I am slightly puzzled by Exercise 22 in Berlinet, Thomas-Agnan. It states
Prove that a function $f$ belongs to $\mathcal{H}_K$ if and only if there exists a constant $C$ such that for all $s$ and $t$ in $E$, $f(s)f(t)\leq C^2 K(s,t)$ and the minimum of such $C$ coincides with $|| f||_K$.
What is wrong with the following simple counterexample?
Let $E=\{1, 2\}$, $\mathcal{H}_K$ be $\mathbb{R}^2=\{f\,|f:E\rightarrow \mathbb{R}\}$ with $K(i,j)=\delta_{ij}$ the standard scalar product. Choose the function such that $f(1)=f(2)=1$. Then $f\in\mathcal{H}_K$ but since $f(1)f(2)=1$ and $K(1,2)=<e_1,e_2>=0$ the required inequality cannot hold!?

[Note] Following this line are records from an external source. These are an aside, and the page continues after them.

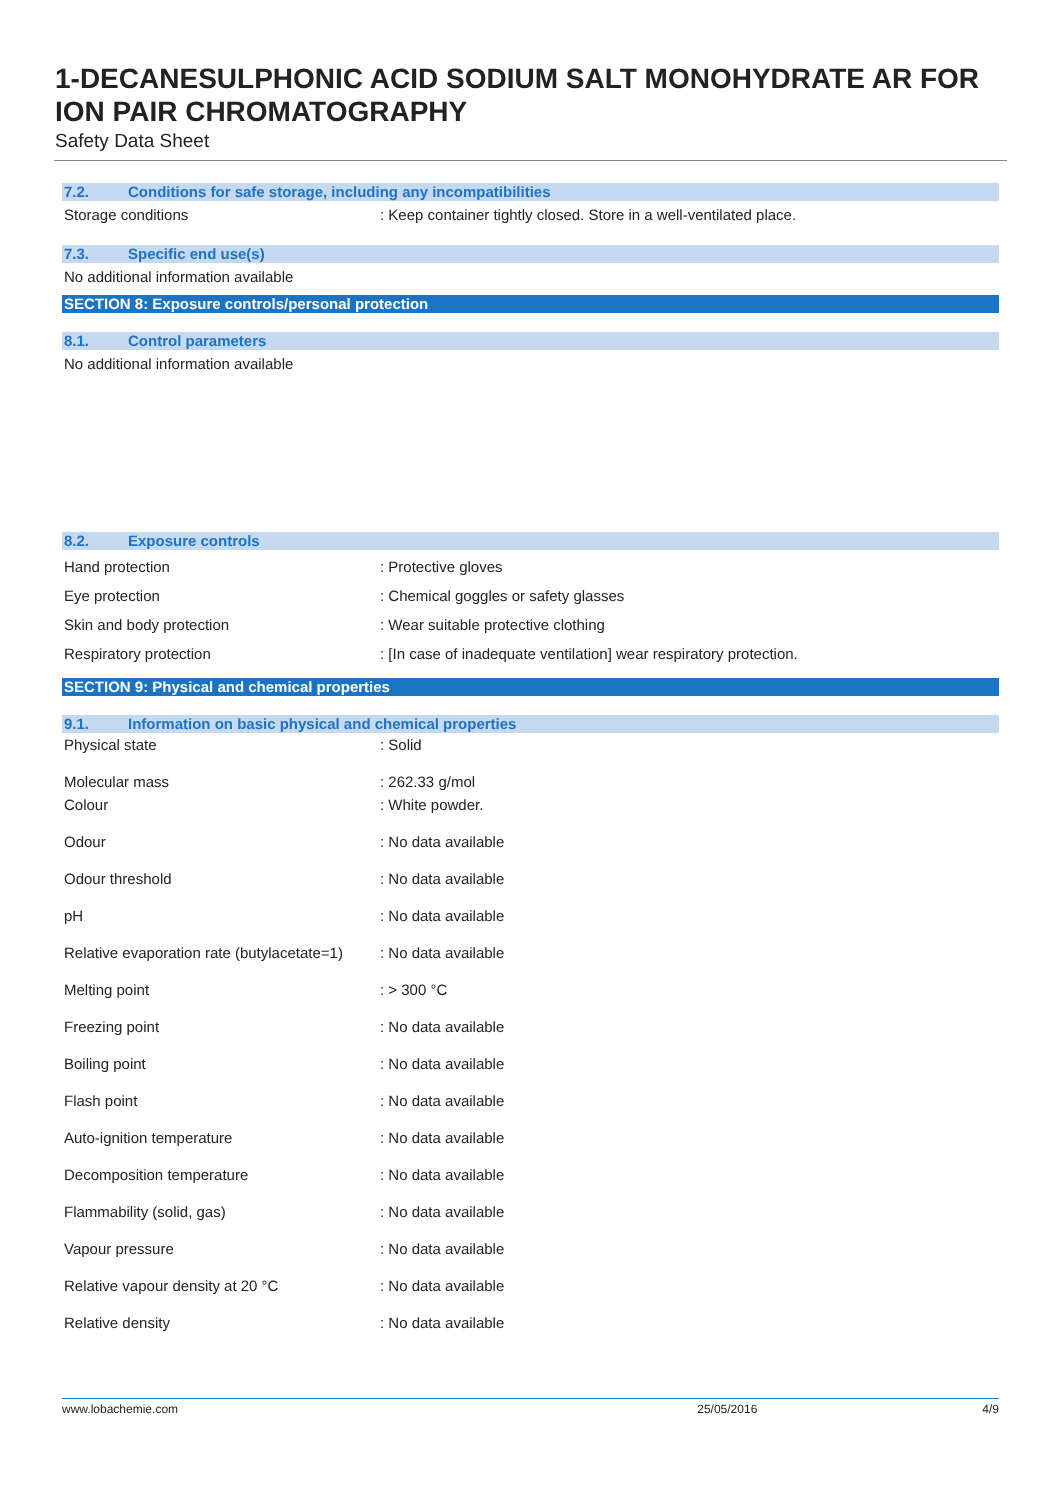1-DECANESULPHONIC ACID SODIUM SALT MONOHYDRATE AR FOR ION PAIR CHROMATOGRAPHY
Safety Data Sheet
7.2. Conditions for safe storage, including any incompatibilities
| Storage conditions | : Keep container tightly closed. Store in a well-ventilated place. |
7.3. Specific end use(s)
No additional information available
SECTION 8: Exposure controls/personal protection
8.1. Control parameters
No additional information available
8.2. Exposure controls
| Hand protection | : Protective gloves |
| Eye protection | : Chemical goggles or safety glasses |
| Skin and body protection | : Wear suitable protective clothing |
| Respiratory protection | : [In case of inadequate ventilation] wear respiratory protection. |
SECTION 9: Physical and chemical properties
9.1. Information on basic physical and chemical properties
| Physical state | : Solid |
| Molecular mass | : 262.33 g/mol |
| Colour | : White powder. |
| Odour | : No data available |
| Odour threshold | : No data available |
| pH | : No data available |
| Relative evaporation rate (butylacetate=1) | : No data available |
| Melting point | : > 300 °C |
| Freezing point | : No data available |
| Boiling point | : No data available |
| Flash point | : No data available |
| Auto-ignition temperature | : No data available |
| Decomposition temperature | : No data available |
| Flammability (solid, gas) | : No data available |
| Vapour pressure | : No data available |
| Relative vapour density at 20 °C | : No data available |
| Relative density | : No data available |
www.lobachemie.com 25/05/2016 4/9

The inequality should be taken as a kernel inequality, that is, there exist a constant $C > 0$ such that $C^2K(s, t) - f(s)(t)$ is a kernel.
In your example $K$ would be the $2\times2$ identity matrix and $f(s)f(t)$ would generate the matrix $$ \begin{bmatrix} 1 & 1 \\ 1 & 1 \end{bmatrix}. $$ Taking, for example, $C = \sqrt2$, we obtain $$ C^2K(s, t) - f(s)f(t) = \begin{bmatrix} 2 & 0 \\ 0 & 2 \end{bmatrix} - \begin{bmatrix} 1 & 1 \\ 1 & 1 \end{bmatrix} = \begin{bmatrix} 1 & -1 \\ -1 & 1 \end{bmatrix}. $$ This is positive semi-definite since its sub-determinants are $1$ and $0$. Moreover this is the least such $C$ therefore the norm of $f$ is $\sqrt2$, which can also be computed directly.